Oracle will look to build on a strong 2024 when the database software giant reports earnings next week. Oracle stock investors are keyed in on whether the company can keep momentum growing for its push to offer cloud services.
Shares of the 47-year-old company have gained more than 30% this year, helped by the growth of its Oracle Cloud Infrastructure business. OCI offers cloud-based servers, storage and other computing services to other businesses. It is a key part of a long-running transition for Oracle from an on-premises software provider to a subscription-based cloud firm.
The Sept. 9 earnings report comes the day before Oracle's annual CloudWorld conference in Las Vegas, where analysts are expecting new announcements for OCI and other parts of the business.
Here is what to know ahead of next week's fiscal first quarter report:
Oracle Stock: Q1 By The Numbers
For Oracle's quarter ended Aug. 31, analysts polled by FactSet are expecting the company's adjusted earnings to grow 12% year over year to $1.33 per share. Revenue is forecast to increase 6.3% year over year to $13.2 billion.
"We believe Oracle should exceed estimates driven by OCI strength, offset by (software-as-a-service) and license weaknesses," Mizuho analyst Siti Panigrahi wrote to clients Tuesday. "Fiscal year 2025 consensus estimates appear conservative, as Oracle should benefit from AI capacity buildouts, (database) migration with multi-cloud partnerships, and recovery in Cerner."
Panigrahi rates Oracle stock a buy, with a price target of 170. He also expects Oracle will raise its fiscal year 2026 long-term guidance, which includes a revenue target of $65 billion.
Oracle's AI Push
Meanwhile, expect investors to pay close attention to the growth rate for OCI. Oracle's cloud infrastructure revenue increased 42% year over year to $2 billion for its May quarter. Sales jumped 49%, 52% and 66% in the quarters prior to that one.
The cloud infrastructure business competes against Amazon.com's Amazon Web Services and Microsoft Azure to rent computing power and storage to enterprises.
Stocking up on high-powered chips from Nvidia, OCI has attracted AI-focused startups. Oracle Chief Executive Safra Catz told analysts in June that Oracle signed more than 30 AI-related sales contracts, totaling $12.5 billion, in its May quarter alone.
One challenge for Oracle is building AI-capable data centers to meet that demand. Oracle's remaining performance obligations, or contracted work, grew 44% year over year to $98 billion as of its May quarter.

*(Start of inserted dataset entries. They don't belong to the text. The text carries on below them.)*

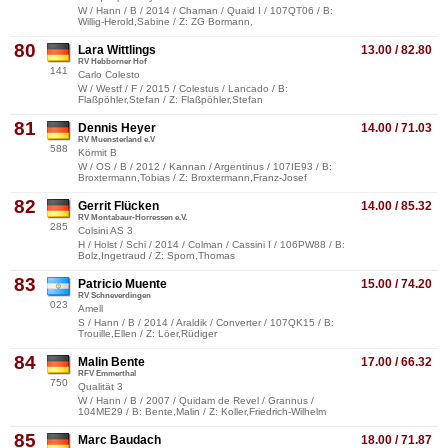
W / Hann / B / 2014 / Chaman / Quaid I / 107QT06 / B:
Willig-Herold,Sabine / Z: ZG Bormann,
80
Lara Wittlings
13.00 / 82.80
RV Hebborner Hof
141
Carlo Colesto
W / Westf / F / 2015 / Colestus / Lancado / B:
Flaßpöhler,Stefan / Z: Flaßpöhler,Stefan
81
Dennis Heyer
14.00 / 71.03
RV Muensterland e.V
588
Körmit B
W / OS / B / 2012 / Kannan / Argentinus / 107IE93 / B:
Broxtermann,Tobias / Z: Broxtermann,Franz-Josef
82
Gerrit Flücken
14.00 / 85.32
RV Montabaur-Horressen e.V.
285
Colsini AS 3
H / Holst / Schi / 2014 / Colman / Cassini I / 106PW88 / B:
Bolz,Ingetraud / Z: Sporn,Thomas
83
Patricio Muente
15.00 / 74.20
RV Schneverdingen
023
Amell
S / Hann / B / 2014 / Araldik / Converter / 107QK15 / B:
Trouille,Ellen / Z: Löer,Rüdiger
84
Malin Bente
17.00 / 66.32
RFV Emmerthal
750
Qualität 3
W / Hann / B / 2007 / Quidam de Revel / Grannus /
104ME29 / B: Bente,Malin / Z: Koller,Friedrich-Wilhelm
85
Marc Baudach
18.00 / 71.87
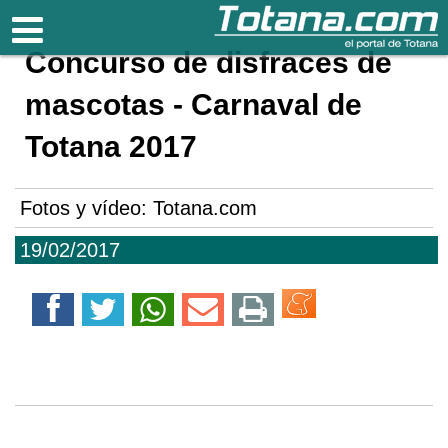
Totana.com
Concurso de disfraces de
mascotas - Carnaval de
Totana 2017
Fotos y vídeo: Totana.com
19/02/2017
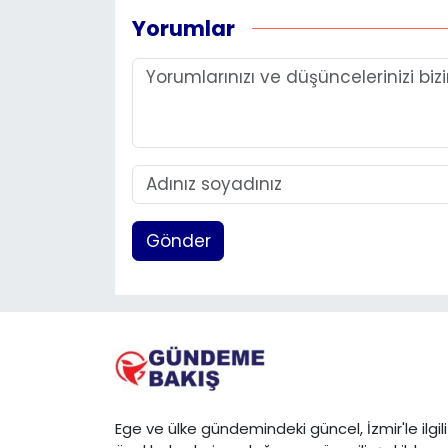
Yorumlar
Gönder
Ege ve ülke gündemindeki güncel, İzmir'le ilgili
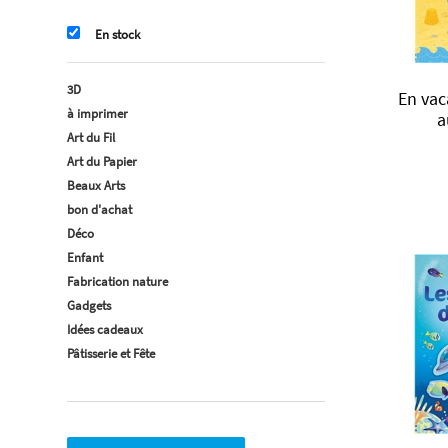
En stock
3D
En vac
à imprimer
a
Art du Fil
Art du Papier
Beaux Arts
bon d'achat
Déco
Enfant
Fabrication nature
Gadgets
Idées cadeaux
Pâtisserie et Fête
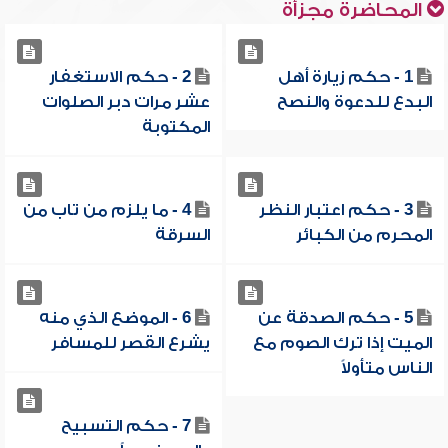
المحاضرة مجزأة
1 - حكم زيارة أهل
2 - حكم الاستغفار
البدع للدعوة والنصح
عشر مرات دبر الصلوات
المكتوبة
3 - حكم اعتبار النظر
4 - ما يلزم من تاب من
المحرم من الكبائر
السرقة
5 - حكم الصدقة عن
6 - الموضع الذي منه
الميت إذا ترك الصوم مع
يشرع القصر للمسافر
الناس متأولاً
7 - حكم التسبيح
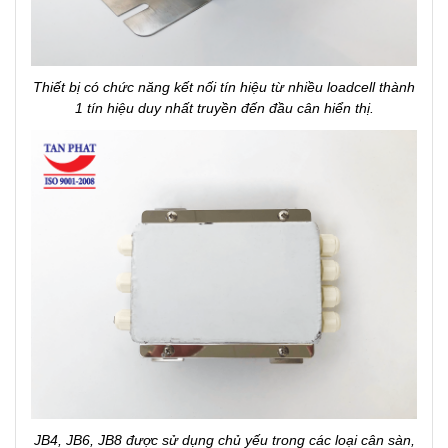
Thiết bị có chức năng kết nối tín hiệu từ nhiều loadcell thành
1 tín hiệu duy nhất truyền đến đầu cân hiển thị.
JB4, JB6, JB8 được sử dụng chủ yếu trong các loại cân sàn,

The backlog growth and progress in booking startups were enough for investors to send Oracle stock 13% higher following its fiscal Q4 report in June. That was despite Oracle's overall revenue coming in slightly below expectations.
Evercore ISI analyst Kirk Materne told clients in a recent note that OCI revenue growth should again take center stage during the earnings call next week and the CloudWorld event.
"We would expect to hear that AI demand continues to trend higher and that their value proposition of security and partnerships are making them truly unique," Materne wrote. "We believe management will highlight the positive impact they are seeing from partnerships with Microsoft and Google, and why they are able to compete while they also collaborate."
Oracle Stock Forms Flat Base
With earnings coming up, MarketSurge shows that Oracle stock has formed a flat base pattern and is approaching a buy point of 146.59. In June, Oracle stock broke out above a 132.77 buy point from a cup base, according to MarketSurge.
Shares have gained 34% this year and 18% in the past 12 months.
Meanwhile, Oracle stock has an IBD Composite Rating of 76 out of 99, according to IBD Stock Checkup. The score combines five separate proprietary ratings into one rating. The best growth stocks have a Composite Rating of 90 or better.
Further, Oracle's IBD Relative Strength Rating is 84 out of 99. The RS Rating means that Oracle has outperformed 84% of all stocks in IBD's database over the past year.